The problem
Of the entries below, copy only those lines that contain the word "della".

%%

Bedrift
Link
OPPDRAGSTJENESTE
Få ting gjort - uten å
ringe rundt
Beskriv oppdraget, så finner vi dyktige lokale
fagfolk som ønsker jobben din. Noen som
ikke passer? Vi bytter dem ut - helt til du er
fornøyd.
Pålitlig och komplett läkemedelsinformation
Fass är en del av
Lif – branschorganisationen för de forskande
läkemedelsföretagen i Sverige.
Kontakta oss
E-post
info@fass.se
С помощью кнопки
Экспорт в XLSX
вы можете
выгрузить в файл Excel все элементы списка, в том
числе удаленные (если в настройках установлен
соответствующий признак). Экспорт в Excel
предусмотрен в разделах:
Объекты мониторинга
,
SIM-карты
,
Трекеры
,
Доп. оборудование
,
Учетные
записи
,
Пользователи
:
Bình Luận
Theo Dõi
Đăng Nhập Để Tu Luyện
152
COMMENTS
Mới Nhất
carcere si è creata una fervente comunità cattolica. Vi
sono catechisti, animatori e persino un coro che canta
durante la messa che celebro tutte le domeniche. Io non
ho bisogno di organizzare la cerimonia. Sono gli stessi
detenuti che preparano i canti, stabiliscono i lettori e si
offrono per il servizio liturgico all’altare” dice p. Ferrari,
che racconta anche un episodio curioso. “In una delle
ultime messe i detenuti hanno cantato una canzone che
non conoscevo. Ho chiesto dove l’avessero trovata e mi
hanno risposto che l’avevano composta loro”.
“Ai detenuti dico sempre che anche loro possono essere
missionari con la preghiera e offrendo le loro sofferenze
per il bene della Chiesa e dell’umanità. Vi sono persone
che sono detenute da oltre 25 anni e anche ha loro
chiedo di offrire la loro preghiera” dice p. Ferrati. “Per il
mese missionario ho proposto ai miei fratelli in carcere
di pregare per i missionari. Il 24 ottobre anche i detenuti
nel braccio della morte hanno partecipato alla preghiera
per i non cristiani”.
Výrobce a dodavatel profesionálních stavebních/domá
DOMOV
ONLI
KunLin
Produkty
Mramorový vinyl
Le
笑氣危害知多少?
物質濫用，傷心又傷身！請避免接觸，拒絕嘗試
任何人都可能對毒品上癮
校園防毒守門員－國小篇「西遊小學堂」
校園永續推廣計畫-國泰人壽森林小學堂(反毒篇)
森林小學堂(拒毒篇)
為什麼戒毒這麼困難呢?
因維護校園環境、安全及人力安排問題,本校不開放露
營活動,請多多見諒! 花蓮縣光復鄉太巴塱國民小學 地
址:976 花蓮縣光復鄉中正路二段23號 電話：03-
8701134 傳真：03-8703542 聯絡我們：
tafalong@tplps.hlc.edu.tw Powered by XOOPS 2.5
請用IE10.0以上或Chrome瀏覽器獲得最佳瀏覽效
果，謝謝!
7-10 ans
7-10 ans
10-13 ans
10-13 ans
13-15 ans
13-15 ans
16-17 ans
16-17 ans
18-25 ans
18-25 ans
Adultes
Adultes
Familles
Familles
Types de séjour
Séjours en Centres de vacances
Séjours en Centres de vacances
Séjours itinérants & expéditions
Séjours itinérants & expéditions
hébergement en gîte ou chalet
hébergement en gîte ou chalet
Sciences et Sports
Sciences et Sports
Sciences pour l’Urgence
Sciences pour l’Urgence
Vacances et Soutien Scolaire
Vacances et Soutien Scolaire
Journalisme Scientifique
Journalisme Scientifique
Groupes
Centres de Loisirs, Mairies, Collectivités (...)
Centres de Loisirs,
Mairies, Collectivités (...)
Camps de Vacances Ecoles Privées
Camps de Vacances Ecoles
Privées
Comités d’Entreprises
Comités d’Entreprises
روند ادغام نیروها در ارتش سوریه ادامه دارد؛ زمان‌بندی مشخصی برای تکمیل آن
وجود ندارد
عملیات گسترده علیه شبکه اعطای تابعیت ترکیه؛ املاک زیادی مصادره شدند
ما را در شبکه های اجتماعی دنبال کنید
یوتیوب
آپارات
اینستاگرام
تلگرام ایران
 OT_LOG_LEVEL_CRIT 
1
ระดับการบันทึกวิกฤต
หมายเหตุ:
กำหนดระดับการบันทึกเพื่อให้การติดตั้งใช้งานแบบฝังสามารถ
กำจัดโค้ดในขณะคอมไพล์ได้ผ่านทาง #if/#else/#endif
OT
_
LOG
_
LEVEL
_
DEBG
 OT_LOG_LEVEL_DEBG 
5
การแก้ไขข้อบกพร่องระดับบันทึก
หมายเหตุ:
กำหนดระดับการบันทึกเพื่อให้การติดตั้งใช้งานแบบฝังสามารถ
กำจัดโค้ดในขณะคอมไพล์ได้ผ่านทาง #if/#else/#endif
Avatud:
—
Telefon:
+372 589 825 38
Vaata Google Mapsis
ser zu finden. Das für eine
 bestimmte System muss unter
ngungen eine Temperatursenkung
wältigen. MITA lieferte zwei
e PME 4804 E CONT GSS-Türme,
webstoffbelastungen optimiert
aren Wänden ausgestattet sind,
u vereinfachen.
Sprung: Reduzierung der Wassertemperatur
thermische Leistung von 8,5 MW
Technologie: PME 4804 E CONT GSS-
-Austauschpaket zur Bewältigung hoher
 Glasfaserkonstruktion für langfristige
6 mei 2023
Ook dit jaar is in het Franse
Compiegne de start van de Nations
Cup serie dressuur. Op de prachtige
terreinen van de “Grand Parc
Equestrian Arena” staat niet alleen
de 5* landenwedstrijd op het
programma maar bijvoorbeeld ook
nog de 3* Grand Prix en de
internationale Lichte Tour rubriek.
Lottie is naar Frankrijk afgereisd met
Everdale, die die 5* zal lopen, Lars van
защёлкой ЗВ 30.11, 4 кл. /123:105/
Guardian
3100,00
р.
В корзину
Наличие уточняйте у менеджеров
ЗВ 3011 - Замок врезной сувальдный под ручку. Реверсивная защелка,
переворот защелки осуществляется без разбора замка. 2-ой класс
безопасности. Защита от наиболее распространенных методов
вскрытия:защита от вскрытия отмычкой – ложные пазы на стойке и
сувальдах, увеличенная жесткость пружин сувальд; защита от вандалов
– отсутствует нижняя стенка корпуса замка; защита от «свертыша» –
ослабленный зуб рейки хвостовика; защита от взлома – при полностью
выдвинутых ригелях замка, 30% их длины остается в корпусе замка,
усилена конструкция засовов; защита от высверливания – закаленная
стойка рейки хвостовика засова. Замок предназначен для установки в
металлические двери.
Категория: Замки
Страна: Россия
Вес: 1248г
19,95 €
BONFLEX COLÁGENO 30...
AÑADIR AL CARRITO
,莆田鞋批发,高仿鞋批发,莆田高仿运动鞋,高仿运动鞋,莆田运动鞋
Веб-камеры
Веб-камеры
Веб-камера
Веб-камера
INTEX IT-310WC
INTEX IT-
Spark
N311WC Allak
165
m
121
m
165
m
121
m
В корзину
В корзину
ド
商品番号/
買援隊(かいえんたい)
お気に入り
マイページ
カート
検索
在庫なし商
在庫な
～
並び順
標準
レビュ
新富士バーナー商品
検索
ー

%%

Expected output
per il bene della Chiesa e dell’umanità. Vi sono persone
nel braccio della morte hanno partecipato alla preghiera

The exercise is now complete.